Find the number of normals that can be drawn through the point $(0,\frac12)$ to the ellipse $\frac{x^2}2+y^2=1$
My Attempt:
Normal equation is $\frac{\sqrt2x}{\cos\theta}-\frac y{\sin\theta}=1$, if $\theta$ is the eccentric angle of a point on the ellipse.
It passes through $(0,\frac12)$. So, $-\frac1{2\sin\theta}=1\implies\sin\theta=-\frac12\implies$ the point lies in 3rd or 4th quadrant.

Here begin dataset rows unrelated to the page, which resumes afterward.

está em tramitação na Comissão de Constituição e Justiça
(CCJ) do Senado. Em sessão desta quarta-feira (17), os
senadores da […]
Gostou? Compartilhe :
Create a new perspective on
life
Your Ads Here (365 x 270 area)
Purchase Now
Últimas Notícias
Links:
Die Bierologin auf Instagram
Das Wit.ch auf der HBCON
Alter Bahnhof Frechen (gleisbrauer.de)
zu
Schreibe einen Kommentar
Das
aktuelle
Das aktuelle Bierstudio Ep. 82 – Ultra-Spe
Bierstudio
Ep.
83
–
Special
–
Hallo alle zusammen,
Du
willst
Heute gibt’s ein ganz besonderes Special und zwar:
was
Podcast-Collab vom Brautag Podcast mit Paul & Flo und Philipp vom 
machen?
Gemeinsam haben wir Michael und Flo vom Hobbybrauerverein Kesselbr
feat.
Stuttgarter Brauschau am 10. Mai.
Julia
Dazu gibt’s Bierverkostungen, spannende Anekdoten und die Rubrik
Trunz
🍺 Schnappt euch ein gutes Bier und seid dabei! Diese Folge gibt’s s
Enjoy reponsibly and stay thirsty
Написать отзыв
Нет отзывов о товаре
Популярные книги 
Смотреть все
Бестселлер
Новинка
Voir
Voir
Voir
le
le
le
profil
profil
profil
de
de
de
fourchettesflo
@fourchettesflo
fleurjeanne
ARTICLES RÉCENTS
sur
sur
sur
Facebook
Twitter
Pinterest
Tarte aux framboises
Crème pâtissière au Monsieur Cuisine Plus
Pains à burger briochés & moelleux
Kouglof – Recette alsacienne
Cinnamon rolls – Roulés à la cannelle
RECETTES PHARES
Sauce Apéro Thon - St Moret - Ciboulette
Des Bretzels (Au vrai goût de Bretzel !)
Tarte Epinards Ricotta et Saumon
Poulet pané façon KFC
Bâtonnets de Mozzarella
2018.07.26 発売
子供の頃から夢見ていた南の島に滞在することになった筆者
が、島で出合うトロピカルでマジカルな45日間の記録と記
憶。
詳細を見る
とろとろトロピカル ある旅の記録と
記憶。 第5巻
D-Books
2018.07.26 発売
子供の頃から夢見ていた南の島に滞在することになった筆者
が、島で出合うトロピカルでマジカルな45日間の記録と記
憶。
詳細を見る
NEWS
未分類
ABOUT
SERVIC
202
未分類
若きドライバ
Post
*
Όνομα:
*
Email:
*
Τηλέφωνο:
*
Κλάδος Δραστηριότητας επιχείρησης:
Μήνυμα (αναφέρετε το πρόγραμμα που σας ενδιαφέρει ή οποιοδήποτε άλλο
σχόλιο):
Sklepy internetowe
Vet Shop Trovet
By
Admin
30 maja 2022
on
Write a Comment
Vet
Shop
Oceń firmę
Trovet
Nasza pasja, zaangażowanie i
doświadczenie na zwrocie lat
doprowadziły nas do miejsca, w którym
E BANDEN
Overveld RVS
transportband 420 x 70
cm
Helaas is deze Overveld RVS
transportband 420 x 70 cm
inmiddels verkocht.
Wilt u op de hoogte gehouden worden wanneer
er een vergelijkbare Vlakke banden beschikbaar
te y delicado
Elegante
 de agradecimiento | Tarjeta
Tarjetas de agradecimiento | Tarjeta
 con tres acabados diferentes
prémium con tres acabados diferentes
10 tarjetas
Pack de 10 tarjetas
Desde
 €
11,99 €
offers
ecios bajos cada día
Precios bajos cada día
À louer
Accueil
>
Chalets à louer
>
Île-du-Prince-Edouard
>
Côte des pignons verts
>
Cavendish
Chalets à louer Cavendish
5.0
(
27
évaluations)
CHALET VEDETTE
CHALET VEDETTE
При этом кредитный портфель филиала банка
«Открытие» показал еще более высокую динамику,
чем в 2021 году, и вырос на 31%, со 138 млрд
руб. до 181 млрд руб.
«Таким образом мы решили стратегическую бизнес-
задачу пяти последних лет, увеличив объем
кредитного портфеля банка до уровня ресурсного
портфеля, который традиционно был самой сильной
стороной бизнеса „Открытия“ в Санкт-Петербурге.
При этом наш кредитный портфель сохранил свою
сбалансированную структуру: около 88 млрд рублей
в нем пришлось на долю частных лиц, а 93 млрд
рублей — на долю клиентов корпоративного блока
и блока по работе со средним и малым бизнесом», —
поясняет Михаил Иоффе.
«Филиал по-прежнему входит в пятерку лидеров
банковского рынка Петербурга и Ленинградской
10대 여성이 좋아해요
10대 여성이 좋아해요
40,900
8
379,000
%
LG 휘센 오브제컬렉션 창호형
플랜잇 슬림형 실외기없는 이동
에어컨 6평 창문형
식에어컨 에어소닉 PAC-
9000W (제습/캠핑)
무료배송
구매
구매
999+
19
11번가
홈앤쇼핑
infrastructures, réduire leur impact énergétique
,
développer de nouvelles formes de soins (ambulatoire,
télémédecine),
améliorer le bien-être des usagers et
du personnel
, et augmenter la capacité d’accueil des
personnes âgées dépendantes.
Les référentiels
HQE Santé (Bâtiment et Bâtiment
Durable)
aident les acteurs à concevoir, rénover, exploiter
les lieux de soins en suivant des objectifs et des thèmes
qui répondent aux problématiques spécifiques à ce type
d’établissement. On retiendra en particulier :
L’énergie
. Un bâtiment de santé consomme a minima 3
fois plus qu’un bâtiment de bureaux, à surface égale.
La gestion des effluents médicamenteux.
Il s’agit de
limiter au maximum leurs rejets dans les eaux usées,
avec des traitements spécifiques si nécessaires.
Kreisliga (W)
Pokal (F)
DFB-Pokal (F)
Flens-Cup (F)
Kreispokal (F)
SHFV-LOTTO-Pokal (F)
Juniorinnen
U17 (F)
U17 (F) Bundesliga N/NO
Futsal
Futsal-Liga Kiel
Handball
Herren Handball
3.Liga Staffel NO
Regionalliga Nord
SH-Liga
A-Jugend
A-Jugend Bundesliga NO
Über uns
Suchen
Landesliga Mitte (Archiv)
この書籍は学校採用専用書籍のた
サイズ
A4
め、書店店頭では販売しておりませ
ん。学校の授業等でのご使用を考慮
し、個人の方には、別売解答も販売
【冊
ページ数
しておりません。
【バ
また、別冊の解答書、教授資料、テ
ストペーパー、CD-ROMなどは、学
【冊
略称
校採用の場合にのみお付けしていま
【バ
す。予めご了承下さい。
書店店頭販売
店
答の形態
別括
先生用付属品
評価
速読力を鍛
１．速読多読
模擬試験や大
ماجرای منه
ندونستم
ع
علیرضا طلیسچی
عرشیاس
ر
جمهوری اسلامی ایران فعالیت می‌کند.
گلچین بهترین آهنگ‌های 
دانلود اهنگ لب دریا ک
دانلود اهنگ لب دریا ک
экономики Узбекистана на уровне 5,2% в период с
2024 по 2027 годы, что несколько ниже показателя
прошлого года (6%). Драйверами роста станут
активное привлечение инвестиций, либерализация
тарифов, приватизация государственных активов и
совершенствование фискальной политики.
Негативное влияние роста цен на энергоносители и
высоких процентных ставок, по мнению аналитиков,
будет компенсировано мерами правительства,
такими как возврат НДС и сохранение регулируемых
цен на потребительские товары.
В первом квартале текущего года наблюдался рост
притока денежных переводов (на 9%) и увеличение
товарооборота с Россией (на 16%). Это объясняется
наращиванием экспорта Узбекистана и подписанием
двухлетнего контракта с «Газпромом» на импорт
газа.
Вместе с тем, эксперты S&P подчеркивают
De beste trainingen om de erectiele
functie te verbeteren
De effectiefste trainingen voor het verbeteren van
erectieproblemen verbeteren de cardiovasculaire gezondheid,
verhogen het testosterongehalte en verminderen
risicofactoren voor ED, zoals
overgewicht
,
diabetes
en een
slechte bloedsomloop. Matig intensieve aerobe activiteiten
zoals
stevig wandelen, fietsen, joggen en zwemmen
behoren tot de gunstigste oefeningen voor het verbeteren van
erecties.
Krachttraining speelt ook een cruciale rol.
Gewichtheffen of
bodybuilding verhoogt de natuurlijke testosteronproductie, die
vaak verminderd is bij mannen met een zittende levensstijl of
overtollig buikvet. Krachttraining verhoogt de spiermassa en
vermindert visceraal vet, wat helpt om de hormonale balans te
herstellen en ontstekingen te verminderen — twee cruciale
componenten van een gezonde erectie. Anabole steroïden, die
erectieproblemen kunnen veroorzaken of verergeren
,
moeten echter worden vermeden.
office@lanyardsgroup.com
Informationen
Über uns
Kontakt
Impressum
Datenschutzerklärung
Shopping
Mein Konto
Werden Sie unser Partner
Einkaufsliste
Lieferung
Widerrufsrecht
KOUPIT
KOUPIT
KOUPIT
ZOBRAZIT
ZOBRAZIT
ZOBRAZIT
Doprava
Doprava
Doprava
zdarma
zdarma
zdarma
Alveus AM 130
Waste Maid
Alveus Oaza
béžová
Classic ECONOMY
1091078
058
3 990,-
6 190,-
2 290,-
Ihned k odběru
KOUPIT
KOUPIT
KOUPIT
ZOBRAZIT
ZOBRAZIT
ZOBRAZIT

So, there are $3$ normals. (One is y-axis)
Is this correct?
Here's a more algebraic approach, avoiding the trigonometric parameterization of the ellipse. With some modifications, this method applies to a conic over any field of characteristic $\ne 2$ in which square roots exist.First we observe that the only vertical normal to the curve is the $Y$ axis, which passes through the point(0,1/2) and the only horizontal normal to the curve is the $X$ axis, which does not pass through the point (0,1/2). Let us look for other normals. By implicit differentiation, we see that the slope of the tangent line to the ellipse at the point $(x_1,y_1)$ on the ellipse is $\frac{x_1}{-2y_1}$ , so the slope of the normal line at that point is $\frac{2y_1}{x_1}$. Note that we have already looked at the horizontal and vertical cases, so we can assume $x_1,y_1 \ne 0.$ The equation of the normal line is $$y-y_1=\frac{2y_1}{x_1}(x-x_1)$$. This line must pass through $(0,\frac{1}{2})$, so $$\frac{1}{2}-y_1=\frac{2y_1}{x_1}(-x_1)$$ $$=-2y_1.$$ Hence, $y_1=-\frac{1}{2}$. Since $(x_1,y_1)$ lies on the conic $$\frac{x^2}{2}+y^2=1,$$ we have $$\frac{x_1^2}{2}+\frac{1}{4}=1$$. Thus, $\frac{x_1^2}{2}=\frac{3}{4}, x_1= \pm \sqrt{\frac{3}{2}}.$ Thus a non-vertical normal to the conic through $(0,\frac{1}{2})$ passes through $(\sqrt{\frac{3}{2}},-\frac{1}{2})$ or $(-\sqrt{\frac{3}{2}},-\frac{1}{2})$, i.e. there are 3 normals to the conic.